I used to think that Donald Trump was trying to take us back only 150 years, to the days of the Know-Nothing Party, a famously xenophobic group that insisted on the election of native-born Protestants to all offices, inveighed against “papism” and generally panicked at the thought of immigrants.
But the Know-Nothings wanted only to delay the period of naturalization of the immigrants whose religion filled them with dread and terror. They did not seek to ban their coming. Trump wants to bar Muslims from immigrating altogether. Actually. He said so in a statement Monday.
When a party called the Know-Nothings that Abraham Lincoln made fun of before the Civil War was less xenophobic than you are on Dec. 7, 2015 — something is dead wrong.
Margot Hirsch thinks smart weapons would at least be action of a sort.
Gun stores in San Bernardino County are already seeing a rush of customers who want to secure their Second Amendment rights while they know that they can.
But our country’s legislative track record shows that even nationally publicized acts of gun violence do not lead to the enactment of new firearms legislation. If the tragedy at Connecticut’s Sandy Hook Elementary School, in which 26 innocent lives were taken, was not sufficient to spur legislation effective at preventing gun violence, it’s unlikely that San Bernardino will have any greater impact. Solutions on gun violence won’t come from Washington anytime soon.
That’s why we need to go a completely different route when it comes to beginning to solve the U.S. gun violence problem: empowering gun owners to make safer choices about the weapons they buy and own.
How empowered do gun owners need to be, exactly? I’m still waiting for a calculation on how much more armed we need to be before that polite society sets in.
Jesse Kirkpatrick and Andrew Light look at new DNA editing techniques.
Recently in China, scientists genetically engineered a beagle to double its muscle mass. The scientists juiced up the aptly named Hercules by “editing” a gene called myostatin. While scientists have been able to edit genes for some time, the advent of a powerful tool called CRISPR has made gene editing — the insertion, deletion or modification of a gene in an organism — easier, cheaper and more precise. Although the case of the super-beagle raises potential ethical considerations related to the implications of inducing such dramatic changes in an animal, it also points to a broader set of issues that merit wider attention. …
We believe that the potential for applications like these provides a morally compelling argument for committing to this new research agenda. At the same time, however, we need to watch out for possible hazards and take appropriate precautions, especially when research moves into the field. For example, the ecological effects of eliminating a whole species of mosquitoes are unknown.

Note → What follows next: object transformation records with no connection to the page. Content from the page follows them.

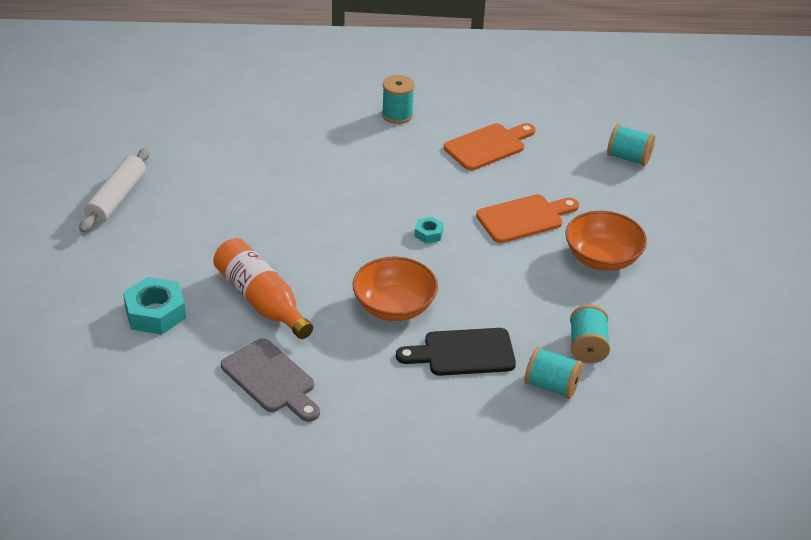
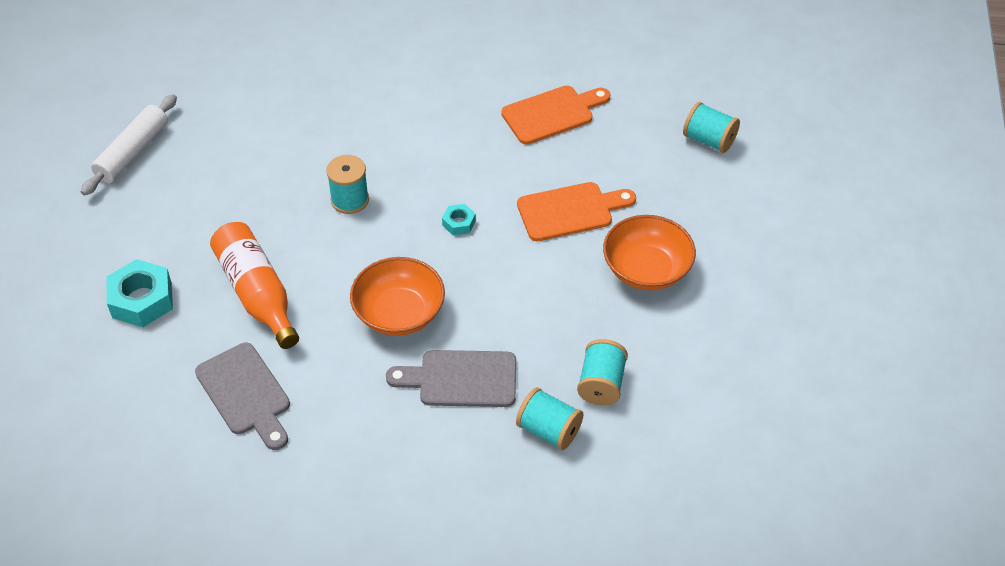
camera: 10 degrees right, 10 degrees up
turquoise spool [382,75,415,124] -> turquoise spool moved to [326,155,369,214]
black cutting board [396,328,516,376] -> grey cutting board [386,350,516,407]

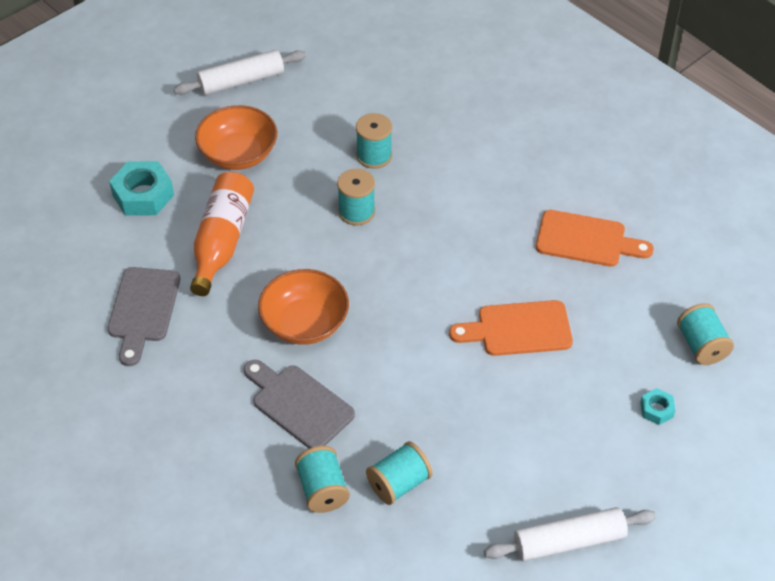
camera: 40 degrees right, 0 degrees up
turquoise nut [442,204,476,235] -> turquoise nut moved to [640,388,676,425]
orange cutting board [517,182,636,241] -> orange cutting board turned 150 degrees clockwise [449,300,573,356]
orange bowl [603,215,696,290] -> orange bowl moved to [195,105,277,170]
none -> turquoise spool [356,113,392,169]
none -> white rolling pin [484,507,656,561]

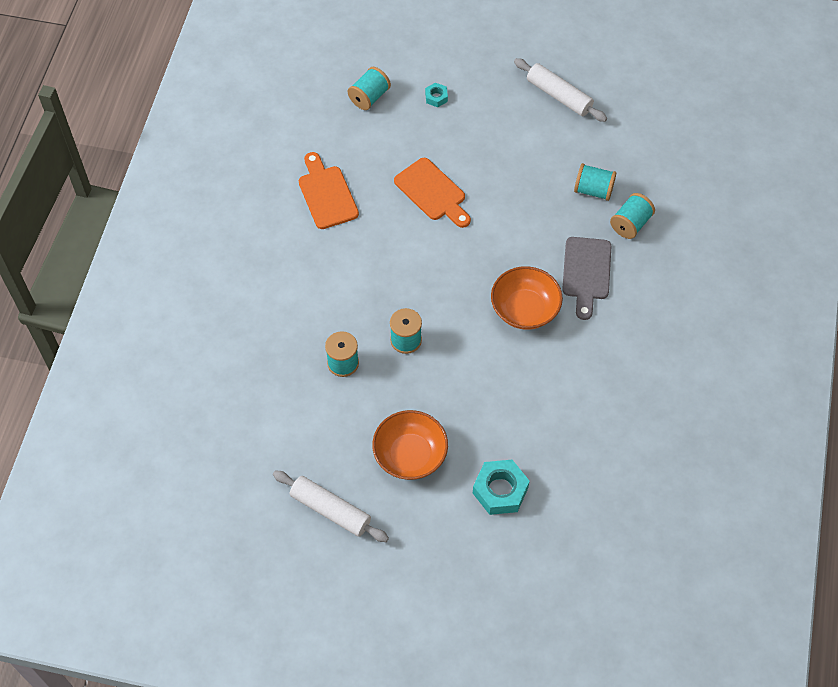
camera: 125 degrees left, 10 degrees up
grey cutting board [107,267,180,366] -> none
orange bottle [190,172,254,296] -> none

Until recently, genetic modification was an expensive and literally hit-or-miss proposition that often involved firing gene-coated particles cells using a gun in hopes that a chunk of DNA would enter the cell and be incorporated in the right way. Some companies also employed bacteria to carry genes into cells, but again the odds of getting a precise “hit”—delivering the right genes to the right location—were low.
CRISPR changes all that. Using a technique borrowed from the system that bacteria deploy against invading viruses, genetic modification is suddenly much cheaper, much easier, and much more accurate. It turns genetic tinkering, not just of our food crops, but our own genome, into something that’s going to be very, very, VERY tempting.
Of all the dystopias I’ve ever seen or read, GATTACA is the only one that has always seemed not just likely, but inevitable.